Angelina Jolie embodies the titular character in Maleficent in a way that no other actress could.
"It is really funny when people say you'd be obvious for a great villain," the 38-year-old says in the March 14 issue of Entertainment Weekly. "She was just my favorite as a little girl. I was terrified of her, but I was really drawn to her. I loved her. There were some discussions about it before I got the part, and I got a phone call from my brother, who said, 'You've got to get your name on the list for this.'"
The actress' youngest daughter, Vivienne Jolie-Pitt, even makes a cameo as a young Princess Aurora.
"We think it's fun for our kids to have cameos and join us on set, but not to be actors," she says. "That's not the goal for Brad and me at all. I think we would both prefer that they didn't become actors."
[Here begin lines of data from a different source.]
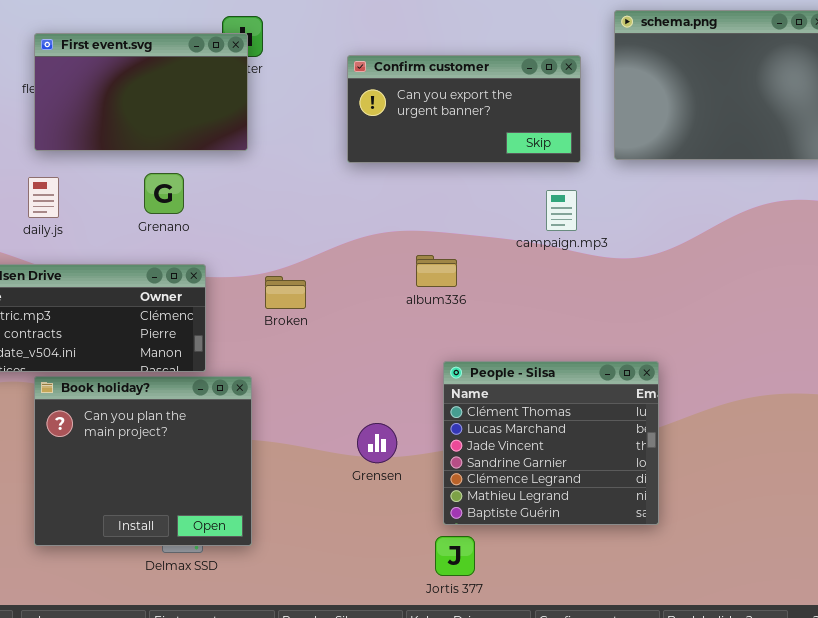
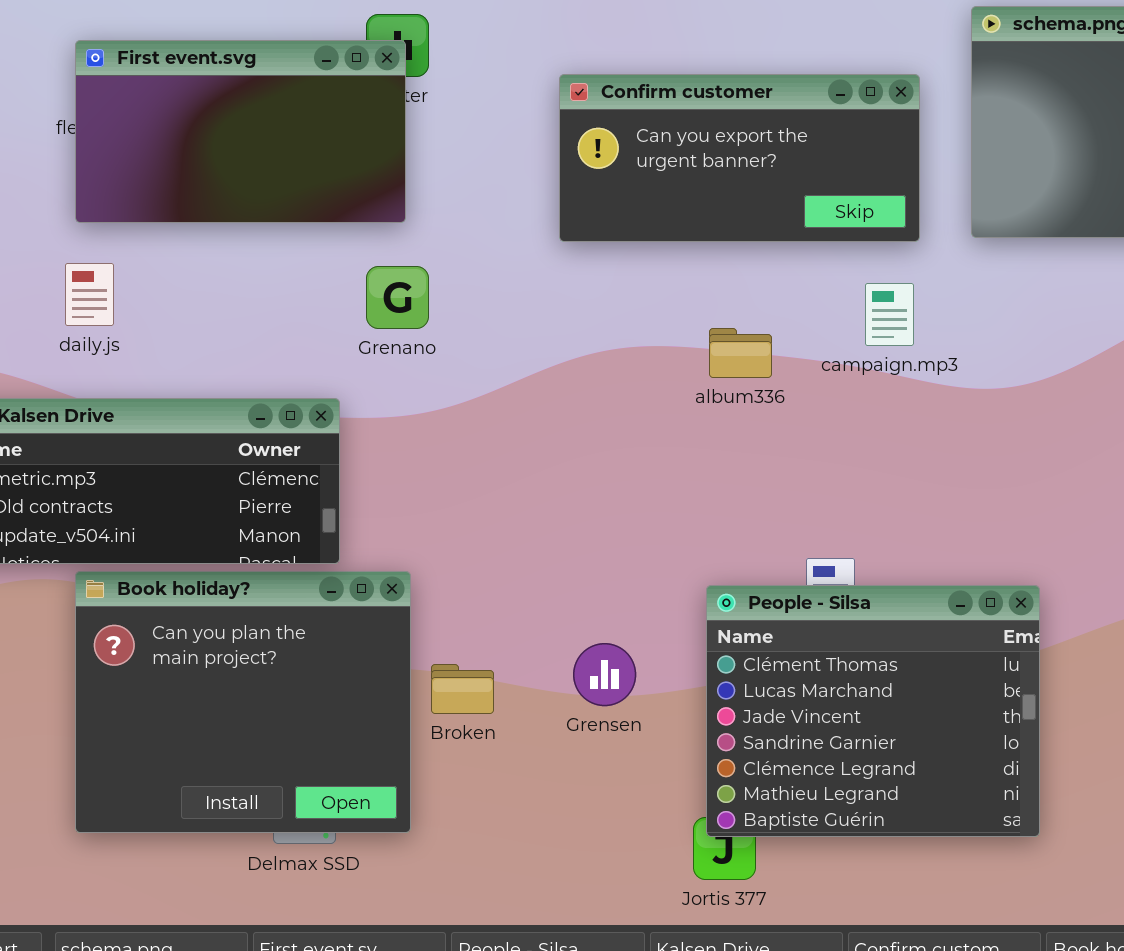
Grenano: [144,173,184,214] -> [366,266,429,329], moved
album336: [416,255,457,287] -> [709,328,772,378], moved
Broken: [265,276,306,309] -> [431,664,494,714], moved
People - Silsa: [443,361,659,525] -> [706,585,1040,837], moved

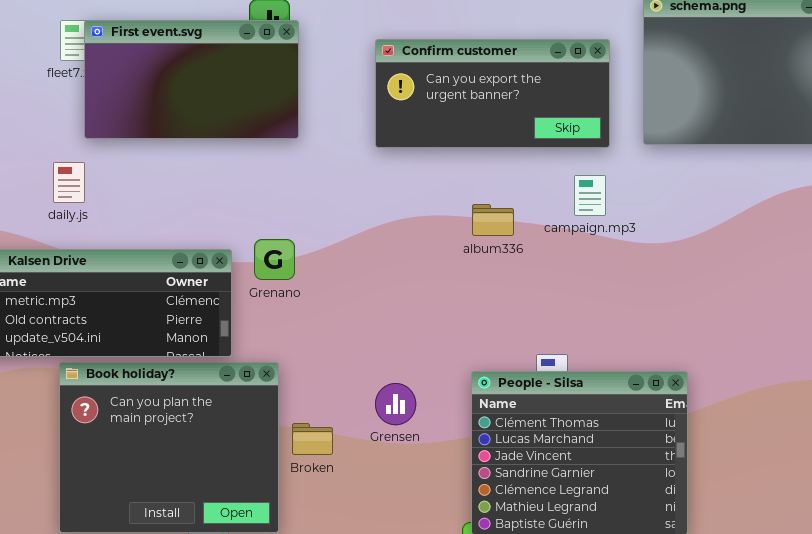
First event.svg: [75,40,406,223] -> [84,20,299,139], moved
Grenano: [366,266,429,329] -> [254,239,295,280], moved
Grensen: [573,643,636,706] -> [375,383,416,425], moved

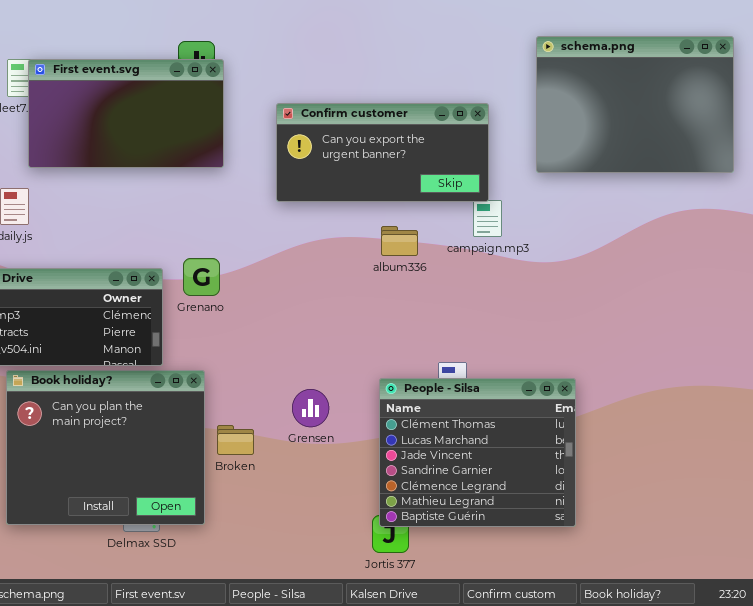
Confirm customer: [375,39,610,148] -> [276,103,489,202], moved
According to Jolie, it was only out of necessity that she and Brad Pitt put their little girl in the movie. "She was 4 at the time, and other 3- and 4-year-old [actors] really wouldn't come near me. Big kids thought I was cool—but little kids really didn't like me," says the Academy Award winner, who has five more children with Pitt. "So in order to have a child that wants to play with [Maleficent]...it had to be a child that really liked me and wasn't afraid of my horns and my eyes and my claws. So it had to be Viv."
Some of the Jolie-Pitt kids were afraid of the Sleeping Beauty villain, however. "I told my kids I was playing Maleficent, and they went, 'She's so scary!' and I said, 'Let me tell you the real story, but you can't tell anybody.' And I put them in the room and told them the story. So this was my test too, like any parent. And the next day I heard Shiloh getting into a fight with another kid, defending Maleficent. Saying, 'You don't understand her!'"
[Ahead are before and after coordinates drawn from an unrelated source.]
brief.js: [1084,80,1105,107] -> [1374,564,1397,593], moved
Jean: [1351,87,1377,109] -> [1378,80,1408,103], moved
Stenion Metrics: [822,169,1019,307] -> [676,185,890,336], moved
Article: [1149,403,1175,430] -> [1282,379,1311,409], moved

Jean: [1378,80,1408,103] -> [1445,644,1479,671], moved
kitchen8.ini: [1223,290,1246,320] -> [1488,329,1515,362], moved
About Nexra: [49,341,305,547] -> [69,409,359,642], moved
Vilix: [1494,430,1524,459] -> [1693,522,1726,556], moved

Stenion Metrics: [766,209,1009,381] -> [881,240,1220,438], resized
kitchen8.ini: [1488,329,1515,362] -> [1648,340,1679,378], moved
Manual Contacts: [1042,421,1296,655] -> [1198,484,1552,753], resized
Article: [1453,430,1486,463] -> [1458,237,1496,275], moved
After witnessing the argument, Jolie felt compelled to take the role. "It's not just that there's more to people than meets the eye, but that there's injustice in the world and children get fired up about injustice. [They] want the character they believe in to get up and fight. And when that character makes mistakes—which Maleficent does—and crosses many lines, you want them to be angry at her and concerned and confused and, in the end, somehow understand something they didn't know before."
Jolie also opens up about what life's been like after getting a preventative double mastectomy in 2013.
"I'm great!" she says. "I'm very happy I made the decision. I was very fortunate to have great doctors and very, very fortunate to have a good recovery and have a project like Unbroken to have something to be really focused on, to be getting healthy for, and to be able to just get right back to work."
The In the Land of Blood and Honey director decided to share her story in a New York Times essay, and since then, she's had the opportunity to meet many people who are going through similar situations. "I feel very, very close—much closer—to other women, and women who are going through the same thing. Wherever I go, usually I run into women and we talk about health issues, women's issues, breast cancer, ovarian cancer," Jolie tells Entertainment Weekly. "I've talked to men about their daughters' and wives' health. It makes me feel closer to other people who deal with the same things and have either lost their parents or are considering surgeries or wondering about their children."
Jolie adds, "The reason that I wrote it was to try to communicate and help and connect with other women and other families going through the same thing. I was very, very moved by all the support and kindness from so many people."